_WHAT THIS TASK INVOLVES:_
Lines in the records below that contain the word "down" must each be copied.
═════ DATA SHOWN
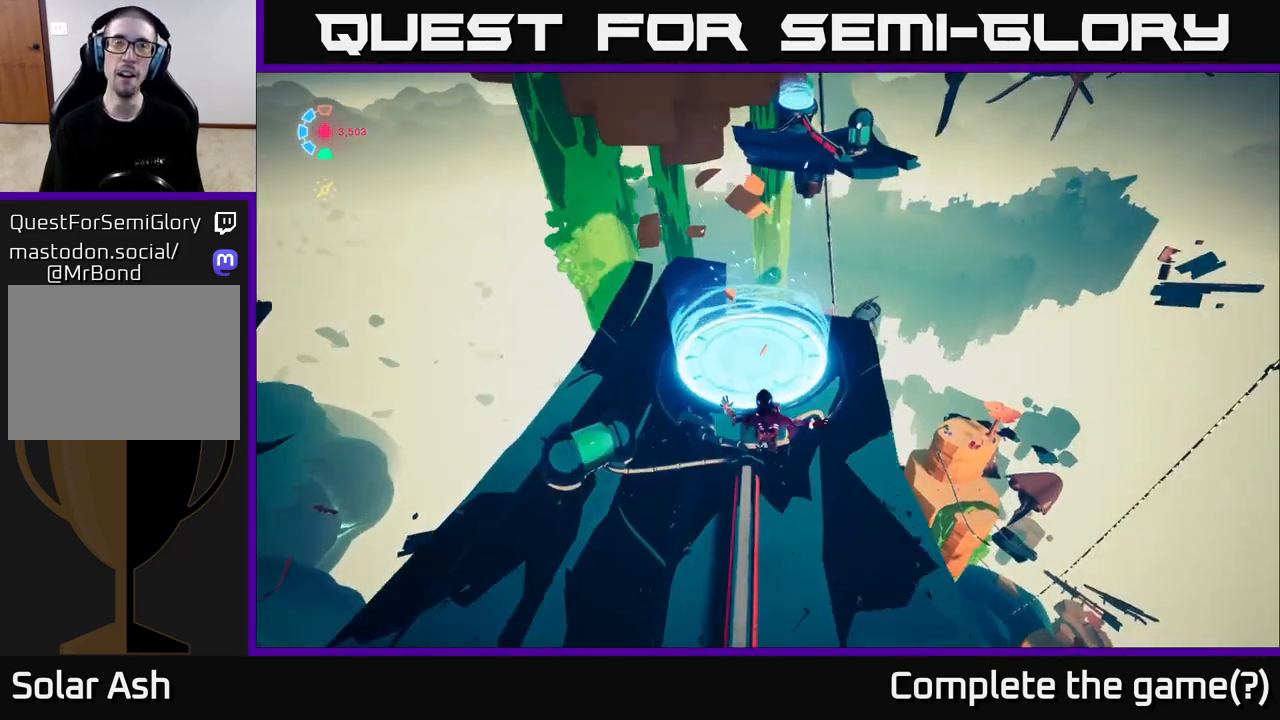
{"buttons": [], "left_stick": "center", "right_stick": "up", "events": [[67, "R2", "up"], [167, "left_stick", "up-right"], [233, "L2", "up"], [367, "left_stick", "center"], [383, "right_stick", "center"], [450, "right_stick", "up"]]}
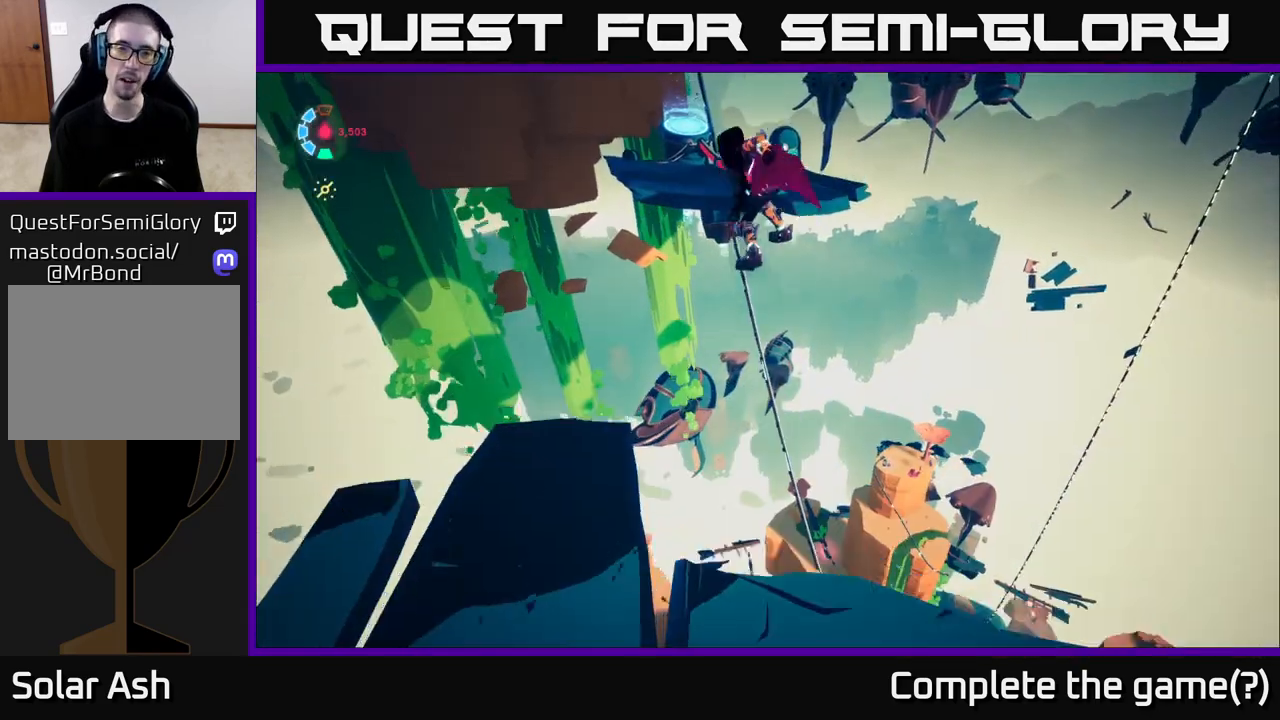
{"buttons": ["L2"], "left_stick": "up", "right_stick": "center", "events": [[217, "left_stick", "up"], [250, "right_stick", "center"], [350, "L2", "down"]]}
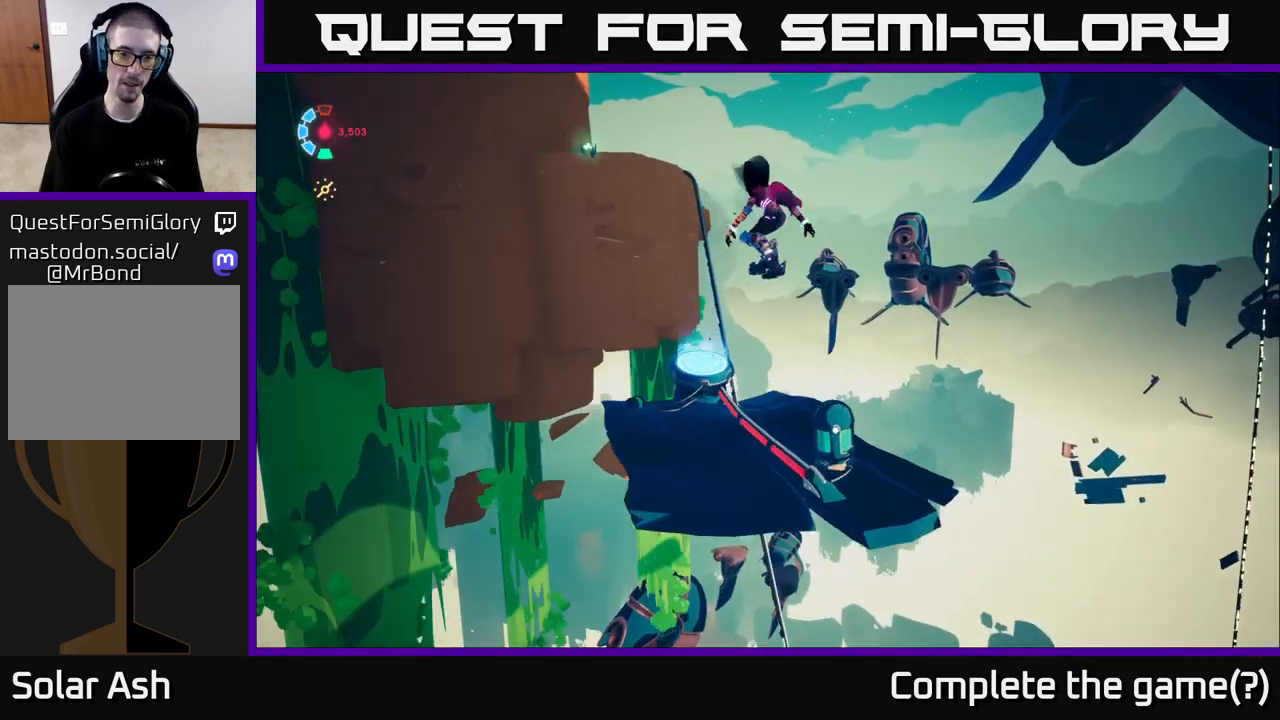
{"buttons": ["L2"], "left_stick": "up-right", "right_stick": "down-left", "events": [[367, "left_stick", "up-right"], [433, "right_stick", "down-left"]]}
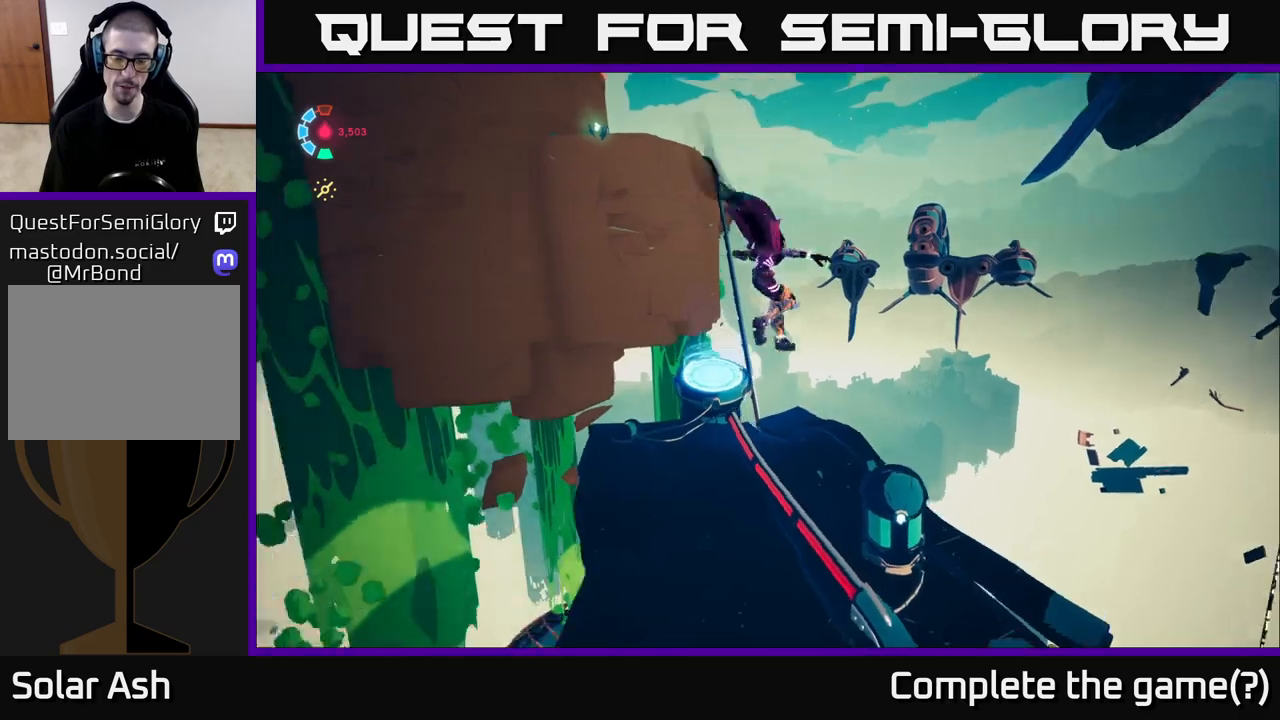
{"buttons": ["L2", "R2"], "left_stick": "up-left", "right_stick": "center", "events": [[167, "right_stick", "center"], [350, "left_stick", "up-left"], [483, "R2", "down"]]}
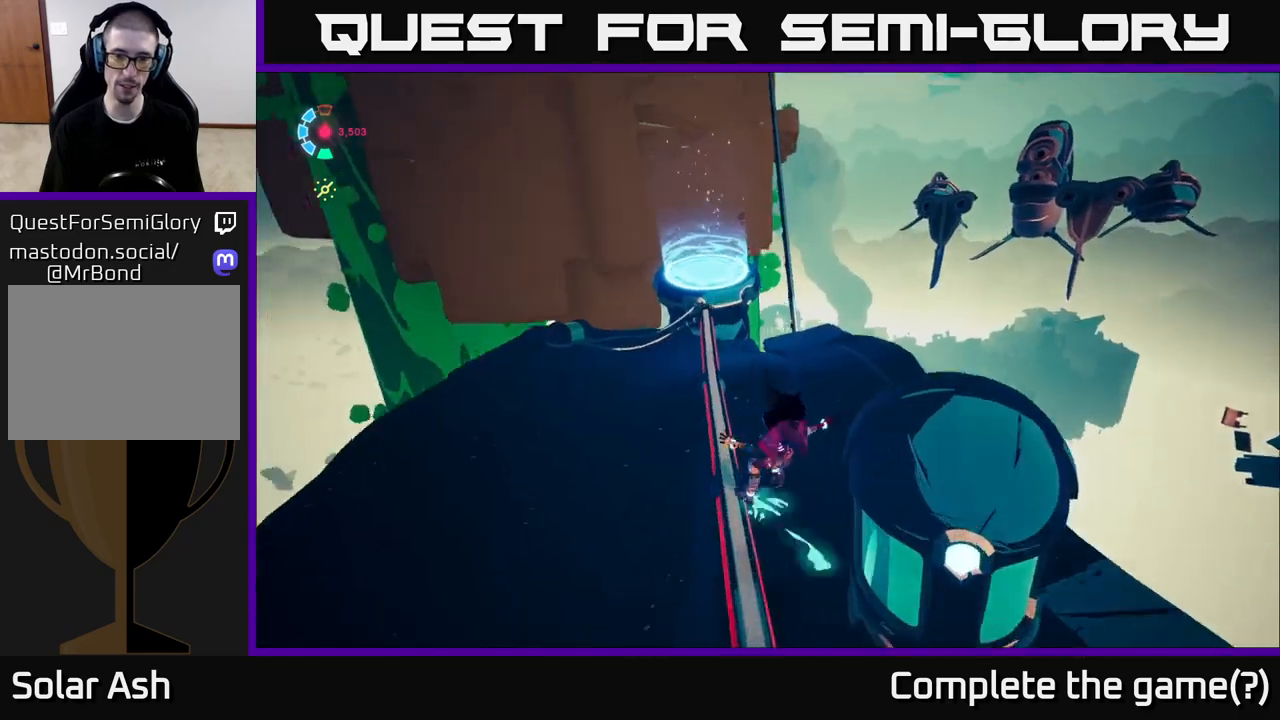
{"buttons": ["L2", "R2"], "left_stick": "up", "right_stick": "center", "events": [[267, "left_stick", "up"]]}
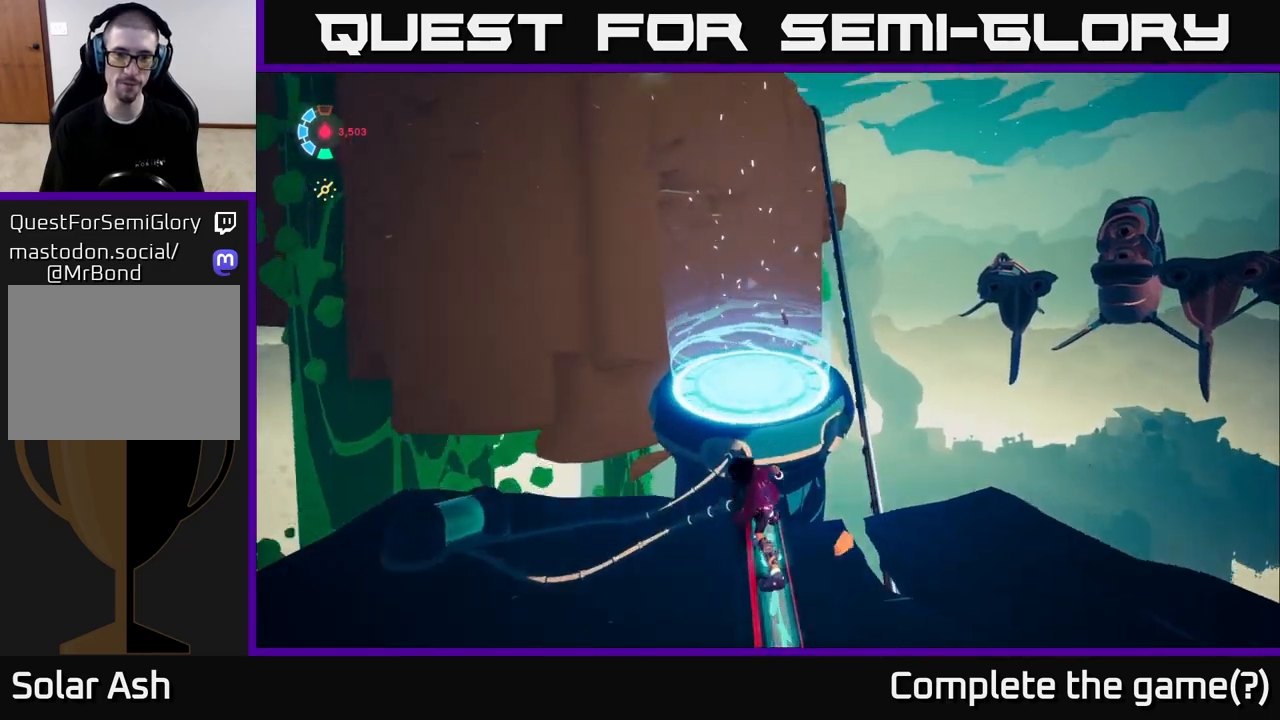
{"buttons": ["L2"], "left_stick": "up", "right_stick": "center", "events": [[267, "R2", "up"]]}
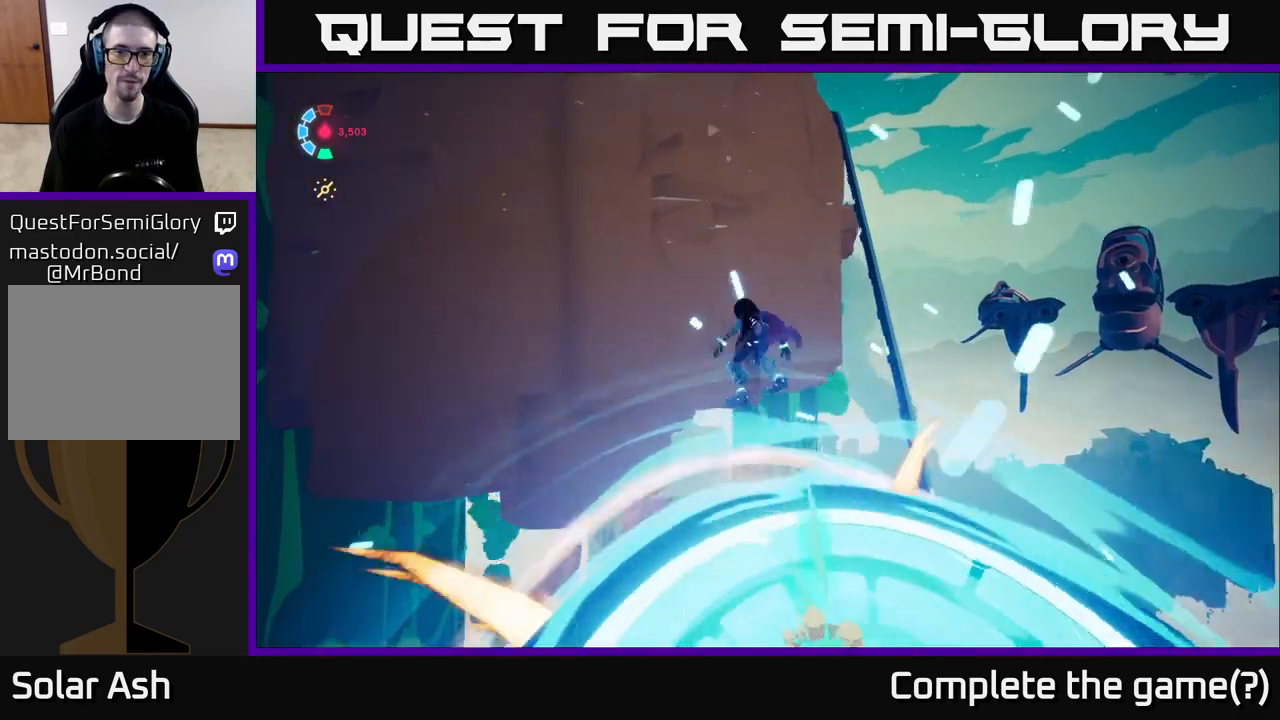
{"buttons": ["L2"], "left_stick": "up", "right_stick": "up-left", "events": [[350, "right_stick", "up-left"]]}
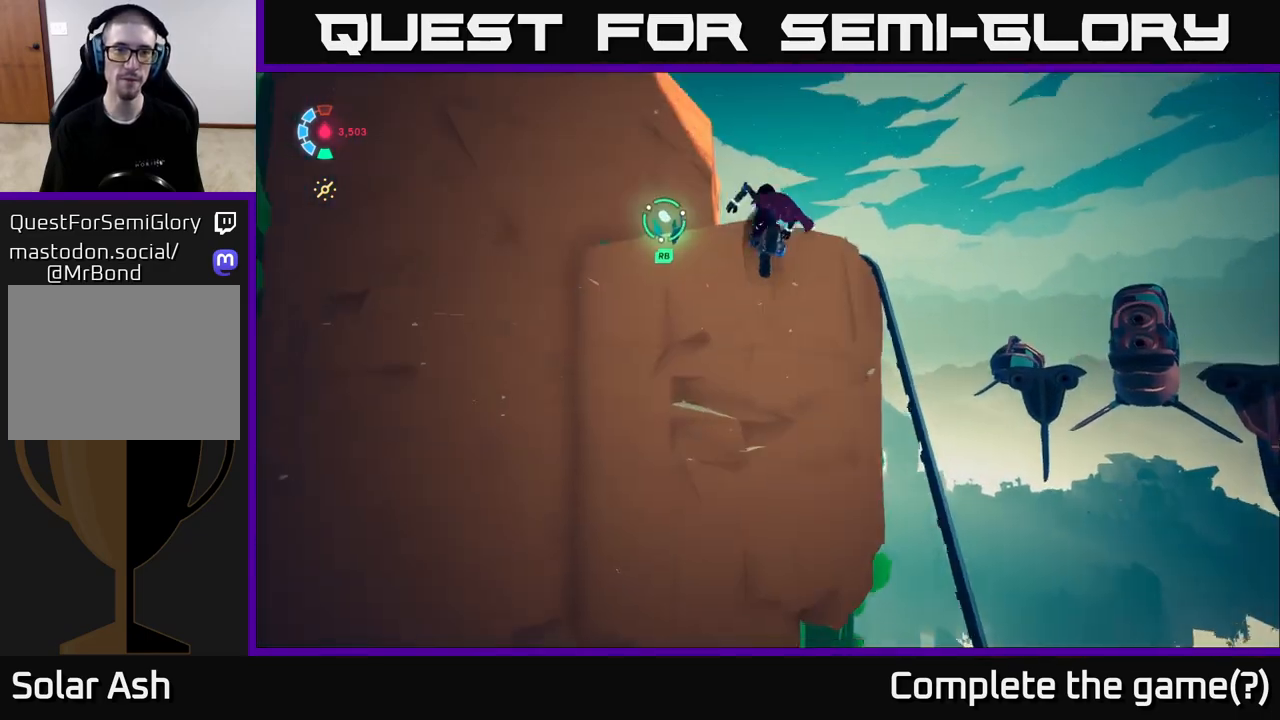
{"buttons": ["L2"], "left_stick": "up", "right_stick": "center", "events": [[117, "right_stick", "center"]]}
══════════
_RESPONSE BELOW:_
{"buttons": ["L2"], "left_stick": "up", "right_stick": "center", "events": [[217, "left_stick", "up"], [250, "right_stick", "center"], [350, "L2", "down"]]}
{"buttons": ["L2"], "left_stick": "up-right", "right_stick": "down-left", "events": [[367, "left_stick", "up-right"], [433, "right_stick", "down-left"]]}
{"buttons": ["L2", "R2"], "left_stick": "up-left", "right_stick": "center", "events": [[167, "right_stick", "center"], [350, "left_stick", "up-left"], [483, "R2", "down"]]}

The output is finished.